Multiple Linear Regression Assumptions
First, multiple linear regression requires the relationship between the independent and dependent variables to be linear. One can test the linearity assumption best with scatterplots. The following two examples depict a curvilinear relationship (top image) and a linear relationship (bottom image).
Second, the multiple linear regression analysis requires that the errors between observed and predicted values (i.e., the residuals of the regression) follow a normal distribution. One can check this assumption by looking at a histogram or a Q-Q plot. One can check normality with a goodness of fit test (e.g., Kolmogorov-Smirnov) on the residuals.
Third, multiple linear regression assumes that there is no multicollinearity in the data. Multicollinearity occurs when the independent variables become too highly correlated with each other.
You can check for multicollinearity in multiple ways:
1) Correlation matrix – When computing a matrix of Pearson’s bivariate correlations among all independent variables, the magnitude of the correlation coefficients should be less than .80.
2) Variance Inflation Factor (VIF) – The VIFs of the linear regression indicate the degree that the variances in the regression estimates are increased due to multicollinearity. VIF values higher than 10 indicate that multicollinearity is a problem.

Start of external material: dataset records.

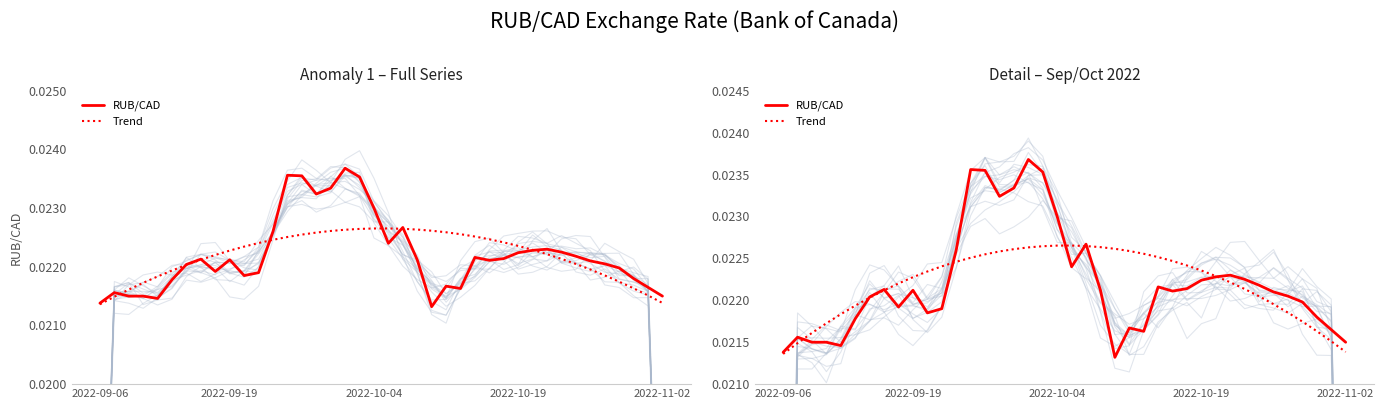

Is it true that Trend equals 0.0 at 18?

False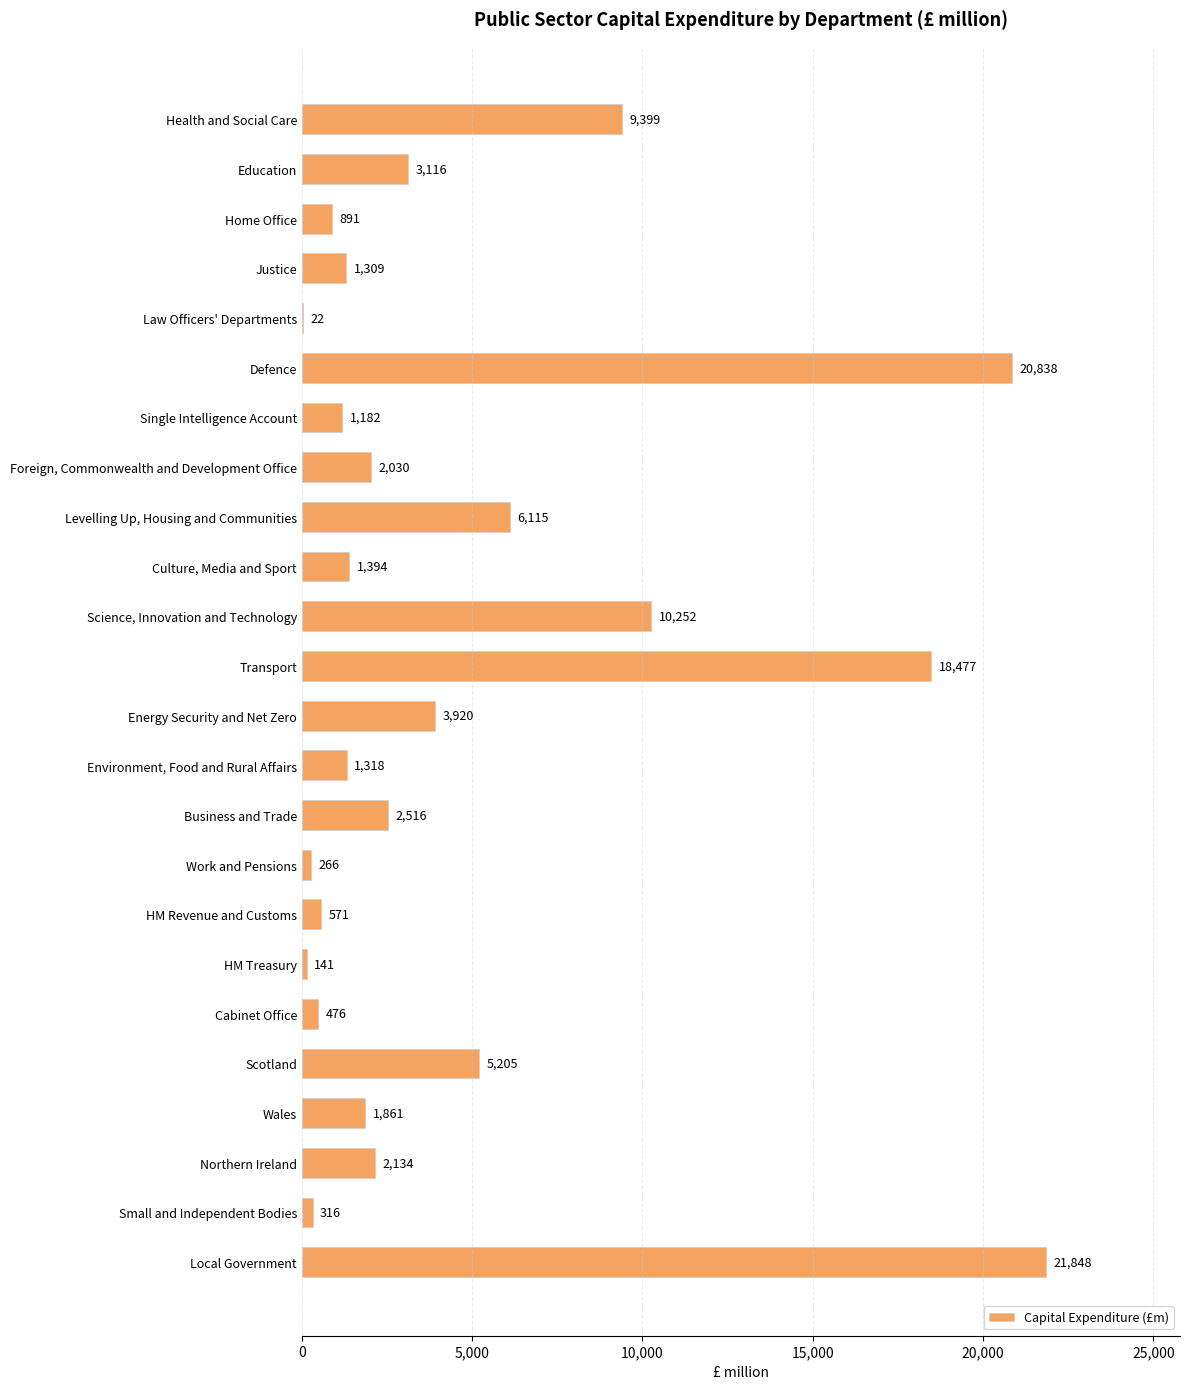

What is the sum of all values?

115597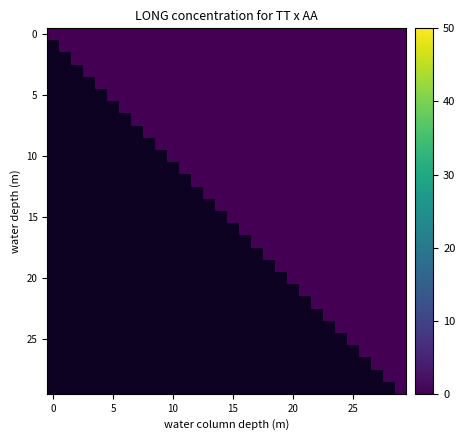

What is the maximum value shown in the chart?

-14.5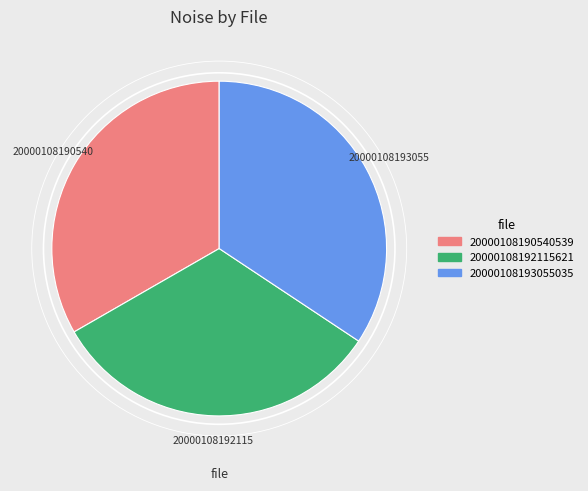

Which category has the smallest portion of the pie?

20000108192115621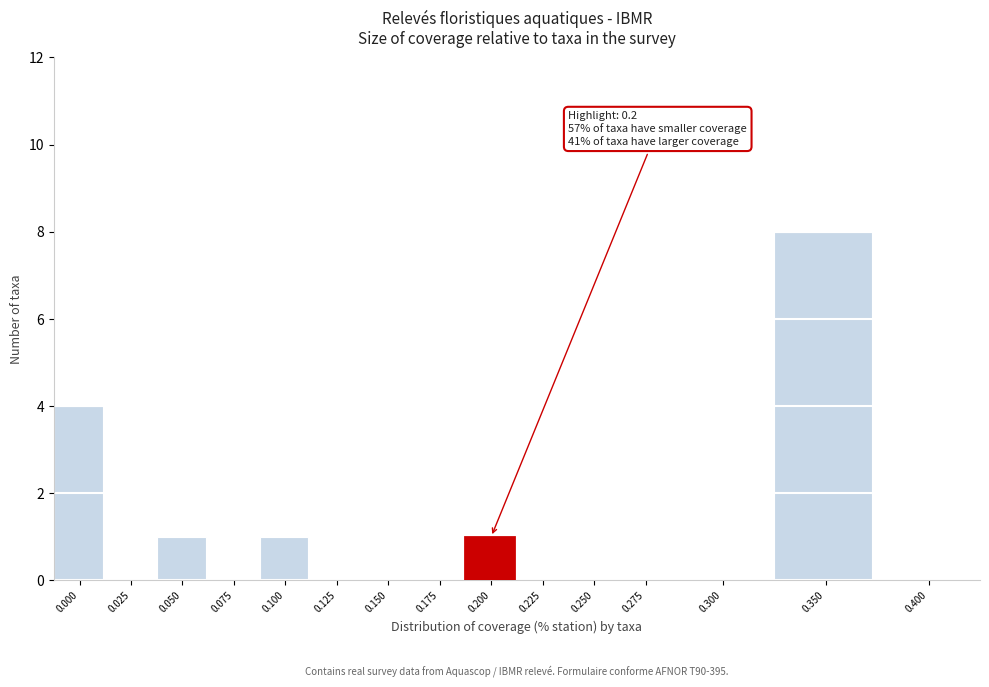

Reading left to right, what are all the values shown in this chart?

0.000=4	0.025=0	0.050=1	0.075=0	0.100=1	0.125=0	0.150=0	0.175=0	0.200=1	0.225=0	0.250=0	0.275=0	0.300=0	0.350=8	0.400=0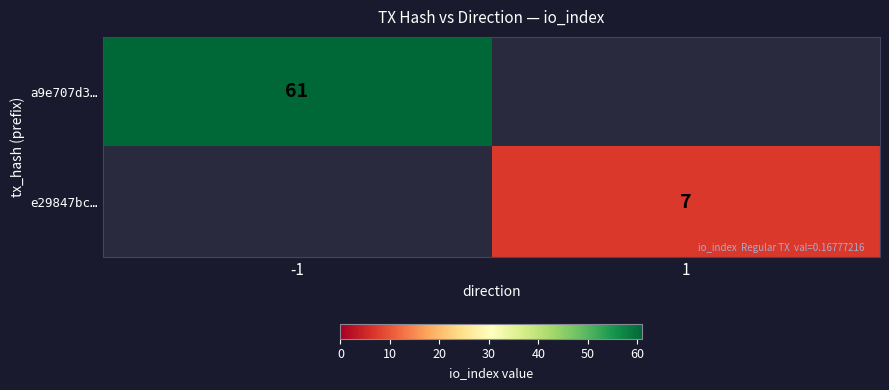

The value of e29847bc… at 1 is 3. True or false?

False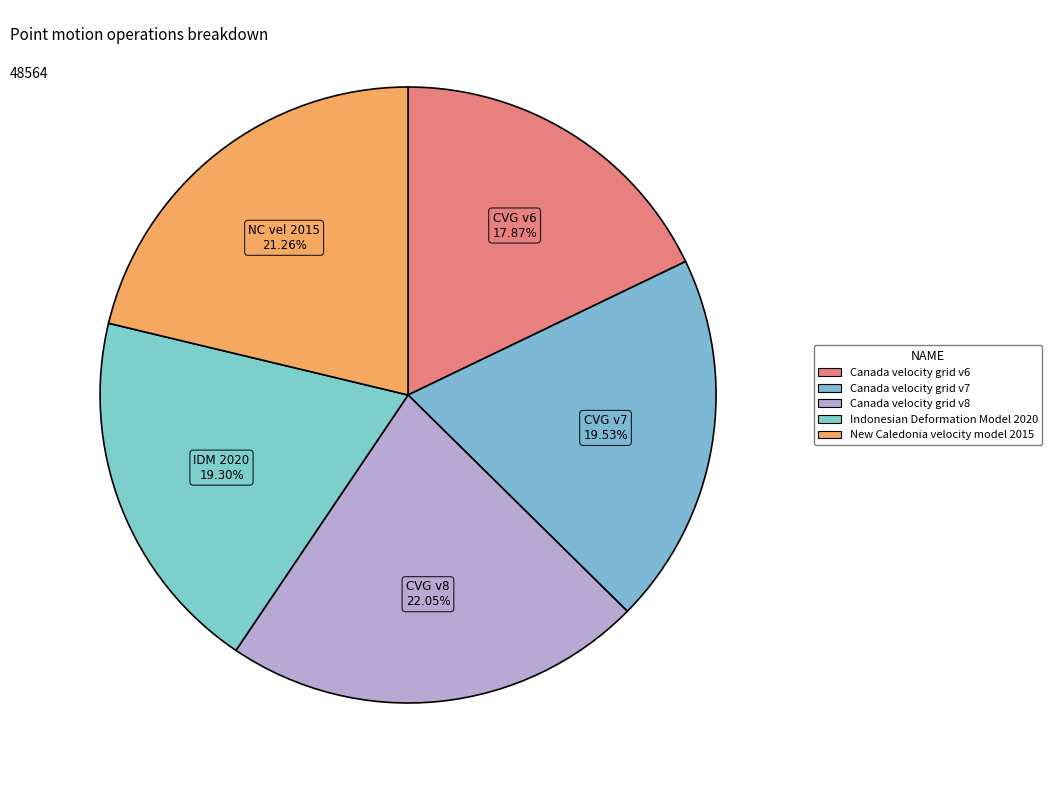

How many slices are in this pie chart?

5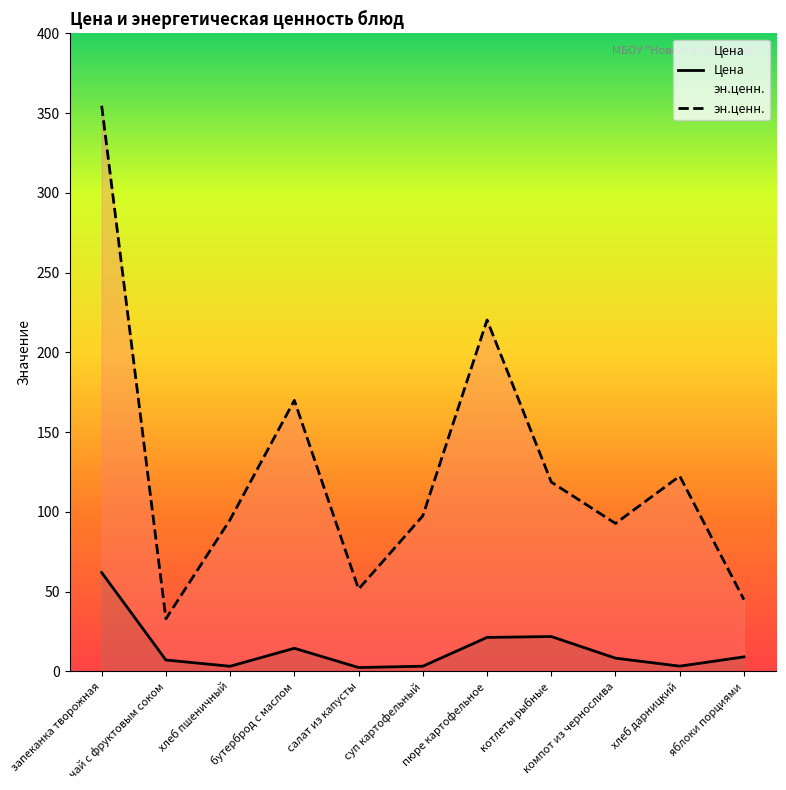

Which category has the highest value in the эн.ценн. series?

запеканка творожная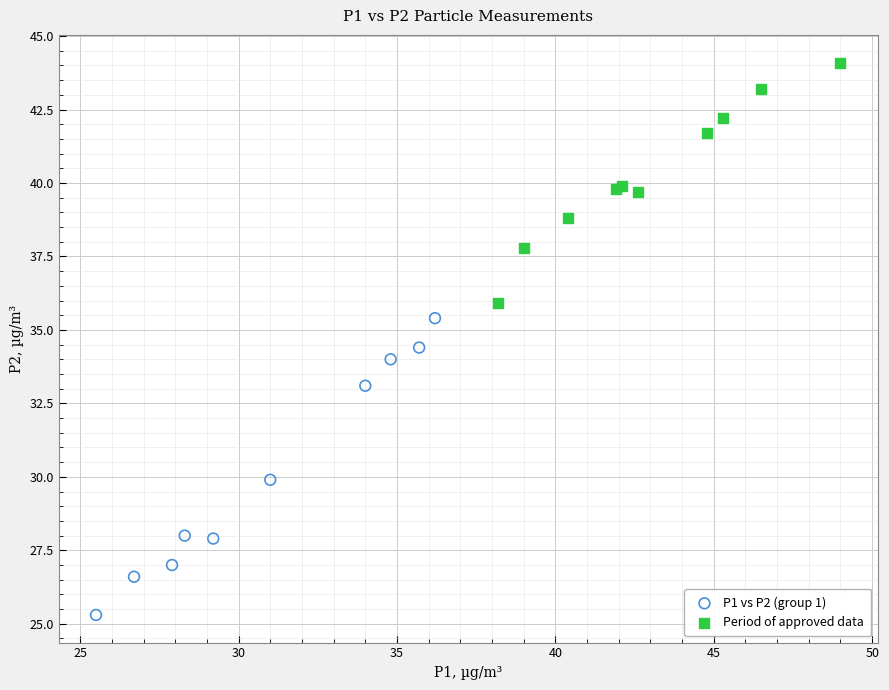

Which series contains the lowest Y value?

P1 vs P2 (group 1)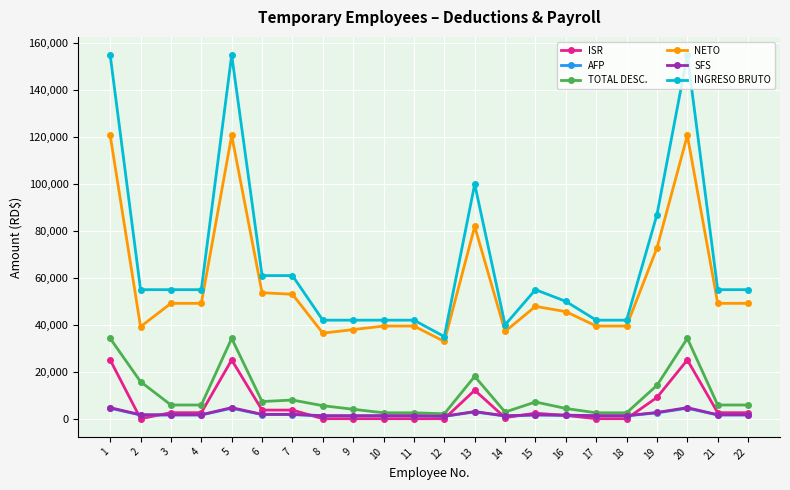

Between 4 and 11, which series saw the biggest shift?

INGRESO BRUTO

If multicollinearity is found in the data, one possible solution is to center the data. To center the data, subtract the mean score from each observation for each independent variable. However, the simplest solution is to identify the variables causing multicollinearity issues (i.e., through correlations or VIF values) and removing those variables from the regression.
The last assumption of multiple linear regression is homoscedasticity. A scatterplot of residuals versus predicted values is good way to check for homoscedasticity. There should be no clear pattern in the distribution; if there is a cone-shaped pattern (as shown below), the data is heteroscedastic.
If the data are heteroscedastic, a non-linear data transformation or addition of a quadratic term might fix the problem.